Bugün artık meselenin sadece Suriyeli sığınmacılarla sınırlı olmadığı, özellikle son dönemde İran üzerinde Türkiye’ye giren “düzensiz” göçmenlerin başta büyük şehirler olmak üzere çok daha nahoş görüntülere sebebiyet verdiği gözden kaçırılmamalıdır. Türkiye, hem sığınmacılar hem de düzensiz göçmenler konusunda uluslararası hukuk çerçevesinde ve Türk Devleti’nin bekasını esas alan bir bakış açısıyla hareket etmelidir. Göç İdaresi Başkanlığının verilerine göre Türkiye’de 21. yüzyıl başlarından 2014-15’e gelinceye kadar yıllık yakalanan düzensiz göçmen sayısı 60 binden 30 binlere, sonra yine 60 bine doğru seyretmiş; 2015’te 146 bini geçmiş ve 2019’da zirve yaparak 456 bine ulamış; daha sonra da düşüşe geçmiştir. 2021 rakamı 163 bin kadar iken bu yılın ilk dört ayında 65 bini aşkın düzensiz göçmen yakalandığı belirtilmektedir.[1] 2018’den bu yana en çok düzensiz göçmenin Afganistan’dan geldiği de kayıtlarda açıkça görülmektedir. Geçici koruma statüsü altındaki Suriyelilerin sayısı ise 3.762.686 olarak verilmekte; bunun 542.606’sı İstanbul’da kayıtlı iken İstanbul’u Gaziantep, Hatay, Şanlıurfa takip etmektedir. Kilis’in nüfusunun yüzde 73’ü, Hatay’ın yüzde 26’sı, Gaziantep’in yüzde 22’si, Şanlıurfa’nın yüzde 20’si, Mersin’in yüzde 13’ü, Mardin’in yüzde 11’i Suriyeli sığınmacılardan oluşmaktadır.
Türkiye’de resmen ikamet eden yabancı nüfusun, 2021 sonu itibarıyla 1 milyon 792 bin 36 olduğunu açıklayan Türkiye İstatistik Kurumu (TÜİK) verilerine göre, ülke sıralamasında Irak, 322 bin ile birinci konumda; Afganistan, 183 binle ikinci ve İran,128 binle üçüncü sırada yer alıyor.
Avrupa Sığınma Destek Ofisinin 2021 Raporu’na[2] göre Türkiye, en çok mülteciye ev sahipliği yapan ülke konumunda iken Suriye de 6,6 milyon ile dışarıya en fazla mültecinin çıktığı ülke durumunda. Aynı rapordan, mültecilerin yüzde 85’inin gelişmekte olan ülkelerde olduğu, bir başka deyişle dünyanın nimetini paylaşan gelişmiş ülkelerin bu konuda çok sıkı tedbirler alarak mültecilerin yükünü, ileride kendilerine rakip olma potansiyeli taşıyan ülkelere yüklediği açık bir şekilde anlaşılmaktadır.

§ §

> **Yapılacak iş**:
Belge alıntısında Suriyeli sığınmacıların nüfus içindeki payı yüzde olarak verilen illeri, her birinin oranıyla birlikte sıralayın. Satırlar, belge alıntısıyla bağlantısı olmayan ayrı bir kaynaktan alınmıştır.

§ §

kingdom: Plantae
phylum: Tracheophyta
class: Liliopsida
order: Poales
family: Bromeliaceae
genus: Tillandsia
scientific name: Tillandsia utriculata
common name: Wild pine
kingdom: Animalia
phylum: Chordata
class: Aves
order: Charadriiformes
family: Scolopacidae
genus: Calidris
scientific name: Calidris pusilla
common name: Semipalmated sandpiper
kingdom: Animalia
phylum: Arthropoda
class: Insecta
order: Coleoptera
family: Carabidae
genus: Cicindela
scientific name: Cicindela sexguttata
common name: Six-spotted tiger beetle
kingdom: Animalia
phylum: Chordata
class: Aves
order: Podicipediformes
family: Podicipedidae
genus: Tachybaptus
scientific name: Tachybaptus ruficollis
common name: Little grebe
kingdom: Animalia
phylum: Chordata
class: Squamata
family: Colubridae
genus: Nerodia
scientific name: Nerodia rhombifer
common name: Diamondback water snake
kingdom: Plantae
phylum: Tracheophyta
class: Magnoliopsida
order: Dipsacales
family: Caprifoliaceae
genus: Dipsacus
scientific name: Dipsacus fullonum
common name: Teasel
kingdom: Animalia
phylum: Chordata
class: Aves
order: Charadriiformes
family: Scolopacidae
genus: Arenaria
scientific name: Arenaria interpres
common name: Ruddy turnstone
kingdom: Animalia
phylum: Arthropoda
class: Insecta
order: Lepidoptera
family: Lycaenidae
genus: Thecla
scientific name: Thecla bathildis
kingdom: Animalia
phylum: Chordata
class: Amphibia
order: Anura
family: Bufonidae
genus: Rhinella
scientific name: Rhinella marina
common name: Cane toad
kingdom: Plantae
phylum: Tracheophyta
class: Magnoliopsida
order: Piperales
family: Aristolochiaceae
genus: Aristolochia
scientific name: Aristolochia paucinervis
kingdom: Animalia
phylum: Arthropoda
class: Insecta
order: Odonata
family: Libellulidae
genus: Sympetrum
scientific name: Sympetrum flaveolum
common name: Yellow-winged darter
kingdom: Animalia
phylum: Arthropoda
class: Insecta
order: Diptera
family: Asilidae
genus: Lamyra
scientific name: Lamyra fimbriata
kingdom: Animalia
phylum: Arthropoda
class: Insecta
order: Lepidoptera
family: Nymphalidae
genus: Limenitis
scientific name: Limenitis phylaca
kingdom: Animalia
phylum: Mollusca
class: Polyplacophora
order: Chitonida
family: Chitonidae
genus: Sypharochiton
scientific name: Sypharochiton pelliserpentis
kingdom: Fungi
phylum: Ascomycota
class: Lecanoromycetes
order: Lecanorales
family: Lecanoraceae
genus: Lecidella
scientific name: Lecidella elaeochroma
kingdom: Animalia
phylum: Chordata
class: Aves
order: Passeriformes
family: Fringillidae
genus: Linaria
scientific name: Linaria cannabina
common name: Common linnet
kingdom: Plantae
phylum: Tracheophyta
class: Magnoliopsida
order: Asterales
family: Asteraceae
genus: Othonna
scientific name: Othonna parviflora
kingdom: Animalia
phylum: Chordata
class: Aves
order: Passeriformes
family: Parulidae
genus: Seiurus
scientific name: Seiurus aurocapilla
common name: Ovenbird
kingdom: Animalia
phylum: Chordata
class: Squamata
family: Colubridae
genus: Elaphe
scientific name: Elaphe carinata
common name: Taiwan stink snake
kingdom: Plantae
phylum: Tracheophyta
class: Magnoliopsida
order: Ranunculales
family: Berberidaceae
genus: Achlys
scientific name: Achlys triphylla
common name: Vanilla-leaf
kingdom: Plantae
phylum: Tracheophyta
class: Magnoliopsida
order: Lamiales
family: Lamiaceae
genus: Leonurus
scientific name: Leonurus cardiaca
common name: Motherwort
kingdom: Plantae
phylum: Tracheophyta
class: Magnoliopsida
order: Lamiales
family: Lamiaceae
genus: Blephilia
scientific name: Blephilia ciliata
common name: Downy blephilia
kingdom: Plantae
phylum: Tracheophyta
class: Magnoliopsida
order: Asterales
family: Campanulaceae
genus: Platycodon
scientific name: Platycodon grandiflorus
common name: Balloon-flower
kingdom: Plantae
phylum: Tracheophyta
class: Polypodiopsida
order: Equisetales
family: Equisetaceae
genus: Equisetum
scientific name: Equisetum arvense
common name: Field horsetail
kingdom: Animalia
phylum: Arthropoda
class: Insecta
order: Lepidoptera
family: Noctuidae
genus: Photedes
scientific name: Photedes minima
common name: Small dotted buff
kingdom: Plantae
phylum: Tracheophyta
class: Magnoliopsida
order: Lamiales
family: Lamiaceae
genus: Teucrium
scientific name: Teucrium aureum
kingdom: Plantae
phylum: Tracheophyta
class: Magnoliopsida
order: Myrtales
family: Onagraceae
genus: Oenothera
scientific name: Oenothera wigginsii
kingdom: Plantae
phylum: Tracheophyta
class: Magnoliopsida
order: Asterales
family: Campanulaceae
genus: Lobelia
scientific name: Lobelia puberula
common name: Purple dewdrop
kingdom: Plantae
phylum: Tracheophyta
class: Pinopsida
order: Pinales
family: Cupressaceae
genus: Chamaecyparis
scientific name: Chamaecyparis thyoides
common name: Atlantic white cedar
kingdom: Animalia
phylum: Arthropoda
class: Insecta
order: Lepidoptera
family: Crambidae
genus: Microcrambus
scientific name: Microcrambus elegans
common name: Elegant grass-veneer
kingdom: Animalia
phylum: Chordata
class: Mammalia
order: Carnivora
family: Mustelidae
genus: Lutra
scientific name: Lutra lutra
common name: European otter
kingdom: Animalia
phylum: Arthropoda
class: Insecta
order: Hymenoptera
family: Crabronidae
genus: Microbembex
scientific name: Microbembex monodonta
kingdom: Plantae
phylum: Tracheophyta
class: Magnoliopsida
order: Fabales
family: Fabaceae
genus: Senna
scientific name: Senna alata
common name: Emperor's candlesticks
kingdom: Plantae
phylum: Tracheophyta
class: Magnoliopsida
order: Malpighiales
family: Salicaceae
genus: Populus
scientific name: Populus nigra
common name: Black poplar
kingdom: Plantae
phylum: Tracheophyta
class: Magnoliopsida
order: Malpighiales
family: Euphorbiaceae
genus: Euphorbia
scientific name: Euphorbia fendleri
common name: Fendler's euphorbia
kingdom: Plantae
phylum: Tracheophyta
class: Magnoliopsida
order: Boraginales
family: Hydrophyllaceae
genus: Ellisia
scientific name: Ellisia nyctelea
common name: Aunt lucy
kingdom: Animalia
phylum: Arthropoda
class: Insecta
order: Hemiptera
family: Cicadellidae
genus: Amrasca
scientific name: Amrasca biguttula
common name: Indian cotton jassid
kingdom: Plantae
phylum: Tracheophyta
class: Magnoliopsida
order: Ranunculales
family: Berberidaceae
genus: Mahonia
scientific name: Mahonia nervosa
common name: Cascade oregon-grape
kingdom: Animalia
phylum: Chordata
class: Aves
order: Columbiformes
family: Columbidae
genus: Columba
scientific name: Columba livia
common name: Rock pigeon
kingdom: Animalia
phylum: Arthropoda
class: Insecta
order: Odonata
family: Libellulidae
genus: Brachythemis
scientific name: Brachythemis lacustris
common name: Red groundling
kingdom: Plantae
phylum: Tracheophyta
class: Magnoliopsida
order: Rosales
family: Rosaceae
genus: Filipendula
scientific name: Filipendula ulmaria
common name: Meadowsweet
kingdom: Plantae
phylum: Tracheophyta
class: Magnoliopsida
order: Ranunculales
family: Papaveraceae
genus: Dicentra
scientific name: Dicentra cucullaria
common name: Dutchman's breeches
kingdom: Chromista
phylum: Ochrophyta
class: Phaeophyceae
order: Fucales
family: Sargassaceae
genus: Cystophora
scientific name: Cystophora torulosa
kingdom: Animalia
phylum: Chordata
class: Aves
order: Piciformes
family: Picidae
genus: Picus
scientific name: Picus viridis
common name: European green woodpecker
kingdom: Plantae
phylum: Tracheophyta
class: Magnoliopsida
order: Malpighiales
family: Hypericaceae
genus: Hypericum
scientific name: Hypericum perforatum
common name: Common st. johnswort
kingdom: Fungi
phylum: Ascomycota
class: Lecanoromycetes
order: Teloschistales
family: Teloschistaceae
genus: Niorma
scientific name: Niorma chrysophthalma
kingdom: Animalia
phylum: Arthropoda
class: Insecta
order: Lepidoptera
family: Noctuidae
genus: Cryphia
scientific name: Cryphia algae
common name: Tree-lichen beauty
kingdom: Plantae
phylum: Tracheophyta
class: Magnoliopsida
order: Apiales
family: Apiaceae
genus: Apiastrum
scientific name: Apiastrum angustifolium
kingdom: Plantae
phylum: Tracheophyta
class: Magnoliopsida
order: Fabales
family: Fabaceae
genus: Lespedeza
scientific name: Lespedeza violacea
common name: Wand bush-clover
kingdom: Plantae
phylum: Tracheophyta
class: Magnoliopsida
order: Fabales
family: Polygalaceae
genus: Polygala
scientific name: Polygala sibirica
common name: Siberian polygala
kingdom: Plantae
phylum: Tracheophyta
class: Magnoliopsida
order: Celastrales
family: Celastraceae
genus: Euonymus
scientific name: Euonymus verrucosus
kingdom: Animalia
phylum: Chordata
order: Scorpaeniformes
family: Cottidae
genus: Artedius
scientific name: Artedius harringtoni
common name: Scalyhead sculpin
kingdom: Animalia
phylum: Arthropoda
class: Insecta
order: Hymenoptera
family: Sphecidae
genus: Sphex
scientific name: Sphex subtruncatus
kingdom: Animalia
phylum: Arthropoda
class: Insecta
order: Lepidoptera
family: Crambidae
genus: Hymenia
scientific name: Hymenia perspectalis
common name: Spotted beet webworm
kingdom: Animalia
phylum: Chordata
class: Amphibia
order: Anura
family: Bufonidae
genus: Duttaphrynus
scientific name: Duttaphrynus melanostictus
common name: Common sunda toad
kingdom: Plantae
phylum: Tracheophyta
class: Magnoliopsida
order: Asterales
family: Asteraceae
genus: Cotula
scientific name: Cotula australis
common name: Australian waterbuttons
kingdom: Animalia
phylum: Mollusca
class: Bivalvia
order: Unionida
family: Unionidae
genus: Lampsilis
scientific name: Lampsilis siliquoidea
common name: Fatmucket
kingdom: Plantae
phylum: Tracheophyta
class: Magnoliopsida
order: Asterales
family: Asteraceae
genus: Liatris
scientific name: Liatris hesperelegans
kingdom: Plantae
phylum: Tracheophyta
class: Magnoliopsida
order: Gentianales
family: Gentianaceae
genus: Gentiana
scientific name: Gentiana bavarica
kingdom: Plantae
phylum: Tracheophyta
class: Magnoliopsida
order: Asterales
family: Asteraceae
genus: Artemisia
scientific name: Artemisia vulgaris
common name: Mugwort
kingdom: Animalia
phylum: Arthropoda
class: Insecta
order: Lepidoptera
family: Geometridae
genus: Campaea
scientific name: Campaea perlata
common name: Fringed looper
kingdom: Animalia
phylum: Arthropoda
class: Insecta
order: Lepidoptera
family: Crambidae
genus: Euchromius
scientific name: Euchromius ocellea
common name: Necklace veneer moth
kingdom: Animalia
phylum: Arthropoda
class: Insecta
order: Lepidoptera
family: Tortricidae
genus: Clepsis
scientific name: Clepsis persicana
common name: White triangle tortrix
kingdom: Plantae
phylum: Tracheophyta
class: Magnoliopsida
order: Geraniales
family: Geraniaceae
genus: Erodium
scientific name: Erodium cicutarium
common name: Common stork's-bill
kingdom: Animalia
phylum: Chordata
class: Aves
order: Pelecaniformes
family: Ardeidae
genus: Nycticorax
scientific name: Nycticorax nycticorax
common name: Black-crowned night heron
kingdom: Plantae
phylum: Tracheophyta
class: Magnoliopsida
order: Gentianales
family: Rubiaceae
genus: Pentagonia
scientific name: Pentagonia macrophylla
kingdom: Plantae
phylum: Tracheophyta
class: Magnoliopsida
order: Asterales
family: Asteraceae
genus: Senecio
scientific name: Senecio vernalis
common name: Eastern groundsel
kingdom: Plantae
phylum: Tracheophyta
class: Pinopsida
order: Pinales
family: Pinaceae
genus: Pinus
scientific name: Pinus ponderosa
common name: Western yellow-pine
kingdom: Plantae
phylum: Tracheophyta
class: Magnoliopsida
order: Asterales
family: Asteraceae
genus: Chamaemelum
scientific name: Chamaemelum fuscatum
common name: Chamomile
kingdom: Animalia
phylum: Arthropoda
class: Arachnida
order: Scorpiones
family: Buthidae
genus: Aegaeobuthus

§ §

> **Yanıt**:
Kilis: yüzde 73
Hatay: yüzde 26
Gaziantep: yüzde 22
Şanlıurfa: yüzde 20
Mersin: yüzde 13
Mardin: yüzde 11